Anyway, when I finally could not un-see what I had seen-I saw the cheating in public-I had to let go. I woke up in the middle of the night banging on my mom’s door saying I need help. She called a friend from church, and she came over to talk to me. She had experienced abuse as well, and talked to me all night. This is why I love church.
Then a friend, who was also experiencing a painful break-up, and I went out as friends. We drove around town and talked. (Every time I fall apart – God sends a friend. Every. Single. Time) I remember pulling into Sonic and looking in the rearview mirror and telling him: “I feel free now. I am not worried about what he is doing tonight, because it isn’t for me to worry about anymore”. I finally broke down and truly grieved. I accepted the story for what it was, and now I could work on healing. I did not know that was happening, but that is what was happening. I felt like a laughingstock at school, and I felt like a failure at church. It was a lot for a 17 year old girl.

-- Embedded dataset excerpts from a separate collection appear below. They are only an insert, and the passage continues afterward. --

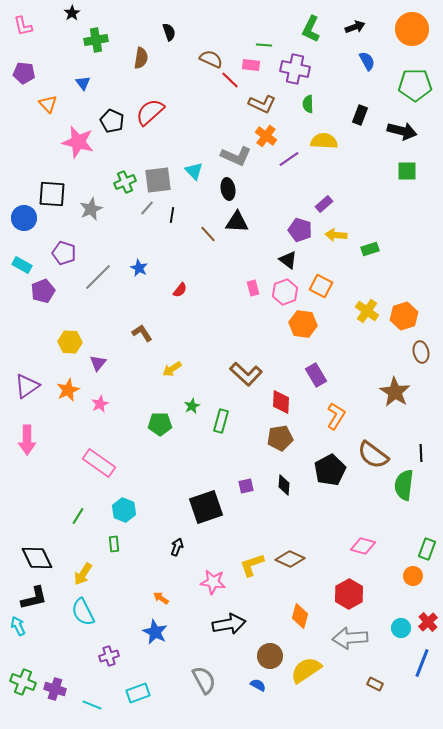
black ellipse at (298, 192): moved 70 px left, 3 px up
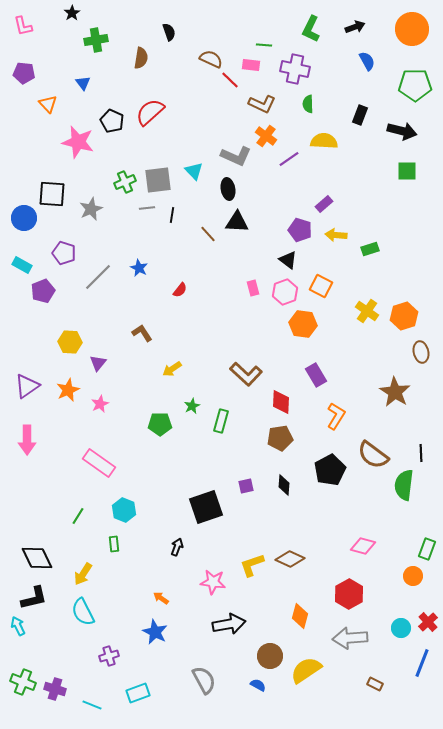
gray line at (147, 208): rotated 42 degrees clockwise
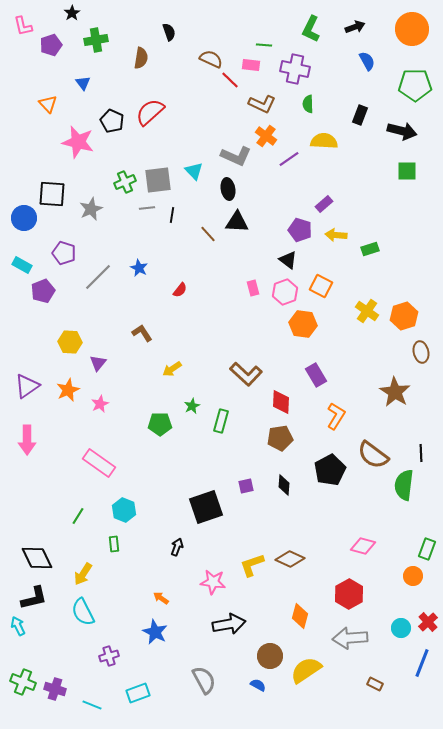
purple pentagon at (24, 73): moved 27 px right, 28 px up; rotated 25 degrees counterclockwise
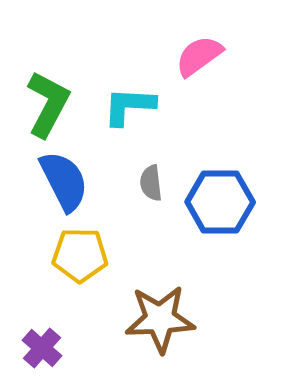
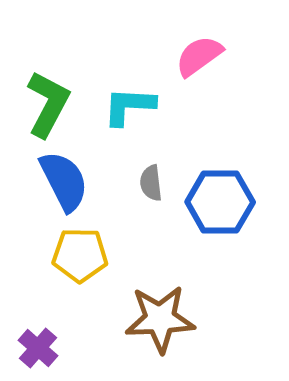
purple cross: moved 4 px left
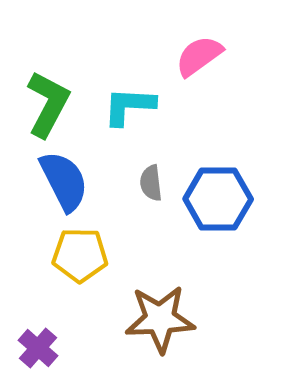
blue hexagon: moved 2 px left, 3 px up
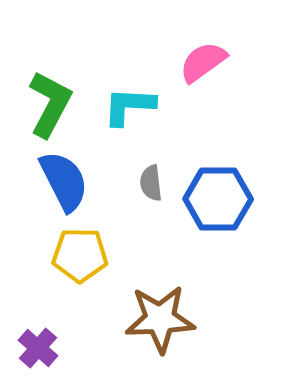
pink semicircle: moved 4 px right, 6 px down
green L-shape: moved 2 px right
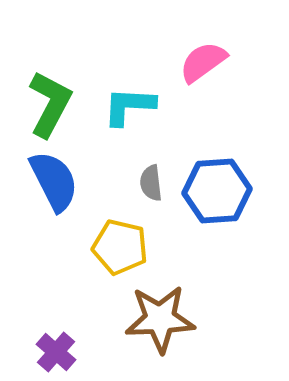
blue semicircle: moved 10 px left
blue hexagon: moved 1 px left, 8 px up; rotated 4 degrees counterclockwise
yellow pentagon: moved 40 px right, 8 px up; rotated 12 degrees clockwise
purple cross: moved 18 px right, 4 px down
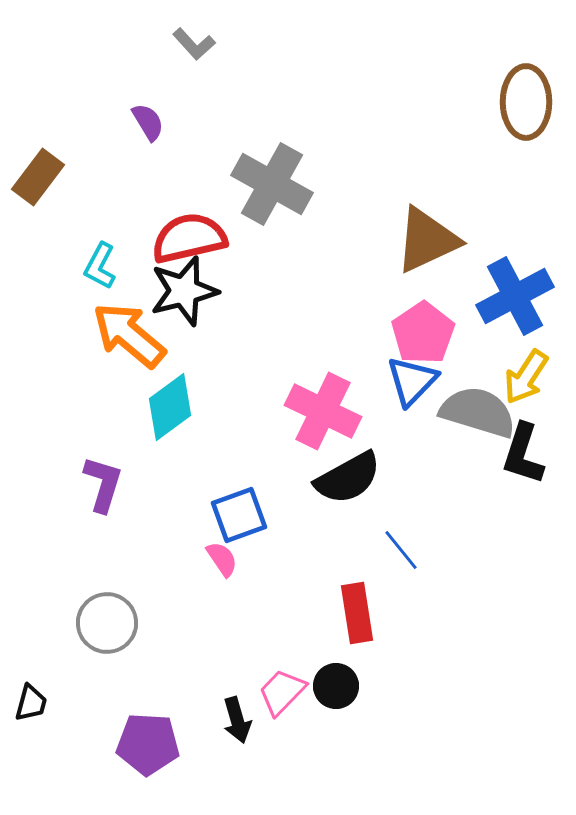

I learned a lot. That experience led me to marry an amazing man. Jake treats me so good all the time. Our arguments are always hilarious – maybe not at the time- but not one hasn’t turned into a good story. We have a blast together, and our love for each other is mutual.
So, church. I wrote about the pain of work in a world made for men yesterday. I never connected the dots that church feeds that culture until 2015, when I saw church dismiss sexual assault and rape – racism and xenophobia too. I had always been upset with the treatment of LGBTQIAPLUS, but I thought we would get somewhere eventually because so many had kids who are gay – but that did not happen either. I remember falling apart and seeing no response from church. I could not breathe, and it was treated like something I had to get through on my own. I remember standing there thinking – I have to go. I can’t stay here. It was a grief I hadn’t felt in a long time. Someone had to tell me what it was that I was feeling.
The question gets asked: Would you rather be in a relationship that you love the other more than they love you? Or would you rather be the one that is loved more than you love the other.
Me: Both are bad! I don’t want either of those relationships.
Church that I had poured my heart and soul into – didn’t love me back. Once again, as with my ex in High School, there would be no tears for me.
The song lyrics of Faith Hill’s song “Cry” is how I felt walking out the door:
Could you cry a little? Lie just a little? Pretend that you’re feeling a little more pain? I gave, now I’m wanting something in return. So cry just a little for me.
Well, now I have found a church that loves me. And it is a mutual relationship. This is the only kind of relationship to have. I have fought my whole life for everything-including my place in church. I don’t know how not to fight. The church I attend now is teaching me how to breathe. I walk in and it feels different. I feel abundance. I am encouraged without having to seek it out. They come and find me even.
Seeing people you had once loved with everything you had to give not care about your pain is a grief that cannot be described in words. I talked in my first post about what I want from church is lament. I found a great tweet to follow why lament is necessary:
“Today in teaching others, I was reminded how lament is resistance. Not being permitted to feel or express is dehumanizing. Lament makes space for us to be and therefore humanize even the most oppressed of us” – Esperanza Gene
Talking to George yesterday, I realized how much I have loved church my whole life. The smell of old churches is my favorite scent. I never thought about how we can realize our calling through all of our senses – including smell.